Segundo o professor do primeiro ciclo em Luanda, Simão Oliveira, presente na Assembleia dos Trabalhadores, ouvido pelo O Decreto, enquanto contribuinte do SINPROF sente-se traído pelo facto de, enquanto licenciado, se manter no 13.º grau, o que considera bastante injusto.
“Em parte a culpa é do SINPROF, porque a organização está sempre a vacilar quando convocamos a greve”, lamentou. Oliveira diz que “não se pode convocar a greve e mais tarde suspender como se tivesse havido negociações de cavalheiros por baixo da mesa”, criticou.
A mais recente greve nacional do SINPROF, que tinha a previsão de acontecer a 15 de Janeiro de 2026, não chegou a ser realizada porque foi suspensa em Assembleia-Geral do sindicato no dia 10 de Janeiro, depois de negociações com o Executivo, “que agora estamos a voltar a lamentar”, disse João Costa, professor do segundo ciclo.
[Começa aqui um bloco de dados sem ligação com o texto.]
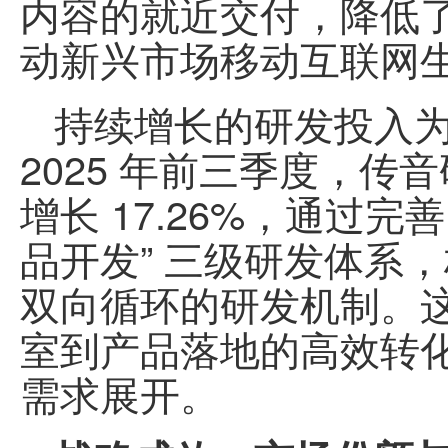
内容的就近交付，降低
动新兴市场移动互联网
持续增长的研发投入
2025 年前三季度，传音
增长 17.26%，通过完善
品开发” 三级研发体系
双向循环的研发机制。这
室到产品落地的高效转
需求展开。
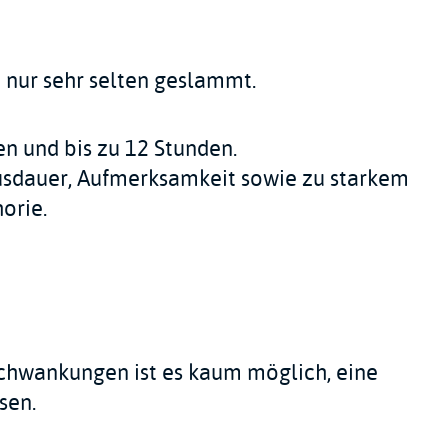
 nur sehr selten geslammt.
n und bis zu 12 Stunden.
usdauer, Aufmerksamkeit sowie zu starkem
orie.
chwankungen ist es kaum möglich, eine
sen.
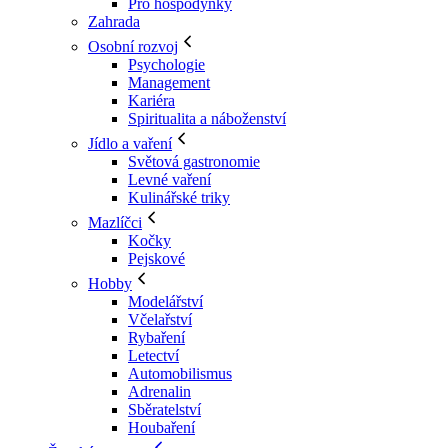
Pro hospodyňky
Zahrada
Osobní rozvoj
Psychologie
Management
Kariéra
Spiritualita a náboženství
Jídlo a vaření
Světová gastronomie
Levné vaření
Kulinářské triky
Mazlíčci
Kočky
Pejskové
Hobby
Modelářství
Včelařství
Rybaření
Letectví
Automobilismus
Adrenalin
Sběratelství
Houbaření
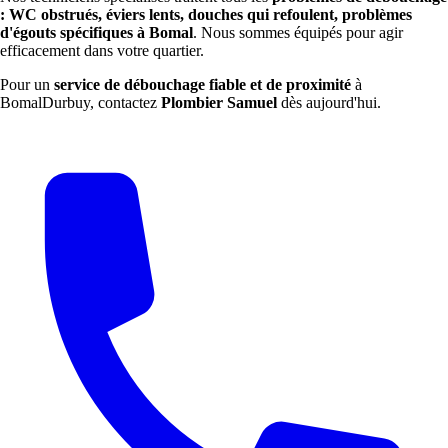
: WC obstrués, éviers lents, douches qui refoulent, problèmes
d'égouts spécifiques à Bomal
. Nous sommes équipés pour agir
efficacement dans votre quartier.
Pour un
service de débouchage fiable et de proximité
à
BomalDurbuy, contactez
Plombier Samuel
dès aujourd'hui.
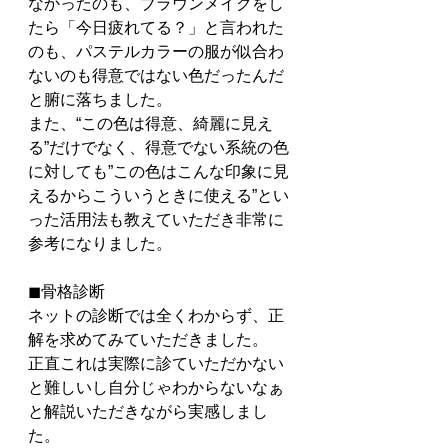
なかったのも、ブラウンメイクをし
たら「今日疲れてる？」と言われた
のも、パステルカラーの服が似合わ
ないのも得意ではない色だったんだ
と腑に落ちました。
また、“この色は得意、綺麗に見え
る”だけでなく、得意でない系統の色
に対しても”この色はこんな印象に見
えるからこういうときに使える”とい
った活用法も教えていただき非常に
参考になりました。
◼︎骨格診断
ネットの診断では全くわからず、正
解を求めてみていただきました。
正直これは実際に診ていただかない
と難しいし自分じゃわからないなぁ
と解説いただきながら実感しまし
た。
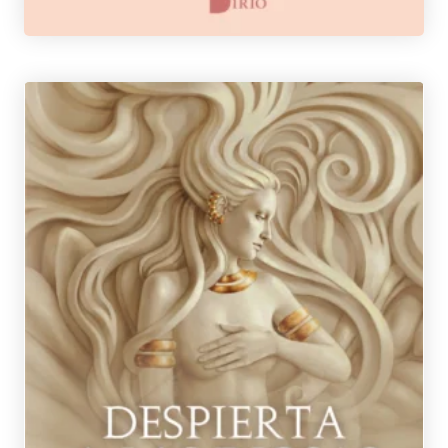
BASHFORD, SOPHIE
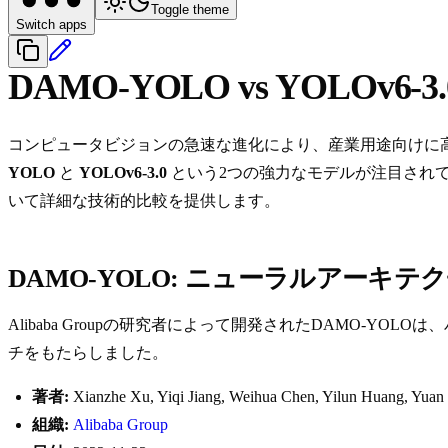
Toggle theme
Switch apps
DAMO-YOLO vs YOLOv6-3.
コンピュータビジョンの急速な進化により、産業用途向けに
YOLO
と
YOLOv6-3.0
という2つの強力なモデルが注目され
いて詳細な技術的比較を提供します。
DAMO-YOLO: ニューラルアーキ
Alibaba Groupの研究者によって開発されたDAMO-
チをもたらしました。
著者:
Xianzhe Xu, Yiqi Jiang, Weihua Chen, Yilun Huang, Yuan
組織:
Alibaba Group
Em 26 de Abril de 2021, o SINPROF também suspendeu a greve após a assinatura de um memorando com o Executivo, concedendo uma moratória para o cumprimento dos compromissos assumidos, mas que não chegou a ser cumprido.
Agora, o Sindicato dos Professores (SINPROF) aponta alegados incumprimentos do acordo assinado com o Executivo, a 8 de Janeiro de 2026, e mantém a ameaça de uma greve para 21 de Setembro que não se sabe se será efectivamente realizada.
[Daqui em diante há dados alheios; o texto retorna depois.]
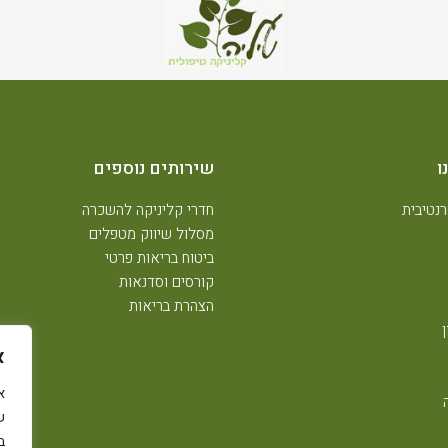
ו
שירותים נוספים
נטיבית
חדרי קליניקה להשכרה
מסלול שיווק מטפלים
ביטוח בריאות פרטי
קורסים וסדנאות
הצהרת בריאות
א
ש
ב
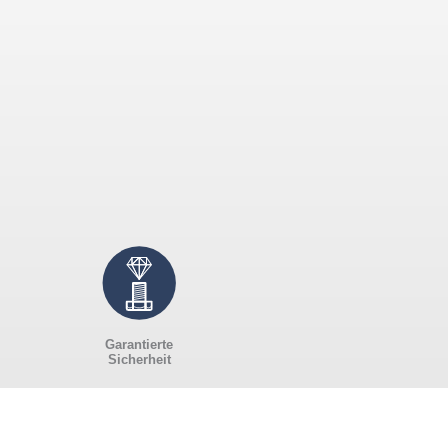
Garantierte
Sicherheit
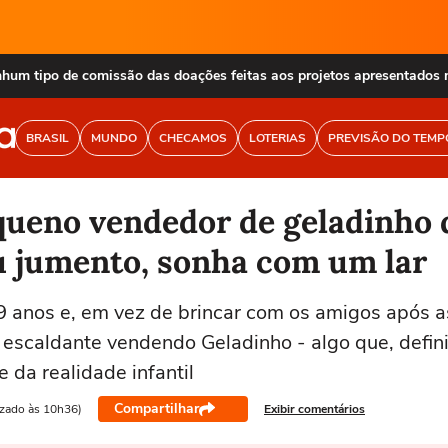
nhum tipo de comissão das doações feitas aos projetos apresentados 
BRASIL
MUNDO
CHECAMOS
LOTERIAS
PREVISÃO DO TEMP
equeno vendedor de geladinho 
u jumento, sonha com um lar
9 anos e, em vez de brincar com os amigos após as
 escaldante vendendo Geladinho - algo que, defin
e da realidade infantil
Compartilhar
izado às 10h36)
Exibir comentários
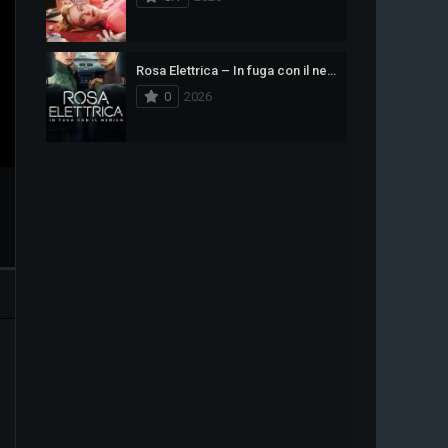
Rosa Elettrica – In fuga con il nemico
0
2026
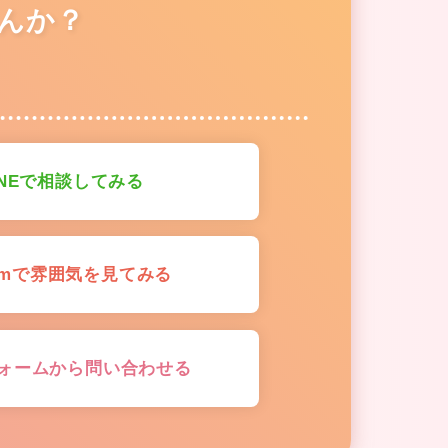
んか？
INEで相談してみる
gramで雰囲気を見てみる
ォームから問い合わせる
Entre as principais reivindicações estão a exclusão de professores do concurso interno, o enquadramento salarial dos docentes admitidos e a actualização das carreiras.
Segundo o sindicato, dos 53.755 agentes previstos no acordo, cerca de 50 mil foram apurados ou admitidos. O SINPROF afirma, no entanto, que muitos continuam sem garantia de enquadramento no Sistema Integrado de Gestão Financeira do Estado (SIGFE).
A organização sindical reclama também o enquadramento dos professores de acordo com as suas habilitações académicas. Há, segundo o SINPROF, docentes licenciados, mestres e doutores que continuam colocados em carreiras consideradas inferiores às suas qualificações.
O sindicato defende ainda a reavaliação do concurso através das comissões conjuntas entre o Ministério da Educação e o SINPROF, previstas no acordo de Janeiro.
Outra preocupação apresentada pelo sindicato é a falta de vagas nas escolas. O SINPROF diz que milhares de crianças e adolescentes continuam sem acesso ao ensino devido à insuficiência de escolas e salas de aula.
A organização reclama igualmente a transferência directa de recursos financeiros para as escolas e o cumprimento de outras medidas previstas no acordo.
A reunião entre o SINPROF e a ministra da Educação, Erika Batalha, realizada a 9 de Setembro, terminou sem consenso.
Em declarações ao O Decreto, o secretário-geral do Sindicato Nacional de Professores, Admar Jinguma, sublinhou que o Ministério da Educação apresentou informações sobre os vários pontos do acordo, mas considerou insuficientes os avanços alcançados.